I swear, my mouth literally dropped to the ground. It sounds corny, but it really did. "Phoebe? What are you doing here? I told you that you can't come with me!"

"Holden, when are you going to get it through your head? You can't stay here, and neither can they," she gestured to the other kids. "Let them go to the cliff. You should go too."

"No, NO I WON'T!" I screamed. "Just go back to playing your games! I'm the goddam Catcher. Go back!"

Phoebe looked at me real hard, and I noticed she was still wearing my hunting hat. The point was in the back, like I used to wear it. It looked good that way on Phoebe. She walked up to me real slowly, and took off the hat. Her eyes started to water. I just hate that when Phoebe cries. It's weird, if you want to know the truth. It just makes me so sad and confused, because Phoebe's the best person I know, and if she cries it's just…wrong.

When she was finally standing in front of me, I bent down and told her real sternly, "Come on Phoebe. Put the hat back on. Stay here if you want, just don't go to the cliff."

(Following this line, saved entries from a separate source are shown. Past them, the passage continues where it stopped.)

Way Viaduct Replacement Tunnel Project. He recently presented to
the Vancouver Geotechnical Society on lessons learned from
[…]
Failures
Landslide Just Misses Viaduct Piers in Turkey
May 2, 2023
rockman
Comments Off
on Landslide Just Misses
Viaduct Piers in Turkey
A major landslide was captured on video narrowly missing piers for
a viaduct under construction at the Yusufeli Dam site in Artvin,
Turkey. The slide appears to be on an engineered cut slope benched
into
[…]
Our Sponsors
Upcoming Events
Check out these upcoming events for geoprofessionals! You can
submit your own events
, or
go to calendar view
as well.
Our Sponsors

She looked back at me, and shoved the hat in my hands real fast. I was pretty confused now. Before I could even speak, she ran right past me, in the direction of the cliff. The other kids, the whole lot of them, ran after her.

"NO!" I screamed. Now I was crying too. Balling, just like when I left Phoebe that night. I ran after her, fast as hell, screaming all the way.

They were all standing in a line, by the edge of the cliff, the kids I mean. They looked like soldiers, all lined up and ready for battle. I would have got a big bang out of it if I weren't a Catcher. Phoebe was all the way to the right of them. I was still crying real hard. I just wanted this to stop. This wasn't supposed to be Phoebe, or the other kids, or me. This was for phonies, for the adults, for Mr. Antolini, for old Spencer! I was done with all this crap a long time ago, when I was with all those phonies and people who didn't give one goddam thought about what I thought.

I didn't know it, but old Phoebe was staring at me the whole time. She then glanced at the rest of the kids, who all jumped off that goddam cliff I was supposed to protect.

"No don't! What the hell are you doing?" I cried, my knees buckling to the ground. It sounds pretty sappy I know, like in those films where the actors just fall down and cry when their heart gets broken, or they hear bad news. I'm not sappy, ever, but I was then. Old Phoebe was still there, staring at me. Then she finally said, "It's time to grow, Holden. I have to, and so do you." She walked up to me, and gave me a hug. I was still crying real hard, just like the night I left. Phoebe looked at me real sadly, then jumped off, too.

"Phoebe!" I screamed. This was my only job, the only one I every wanted, and now it was gone, like Phoebe. They were all gone, everyone, but me. I fell down and laid there, in the rye, crying, and screaming Phoebe's name, over, and over again, until I fell asleep.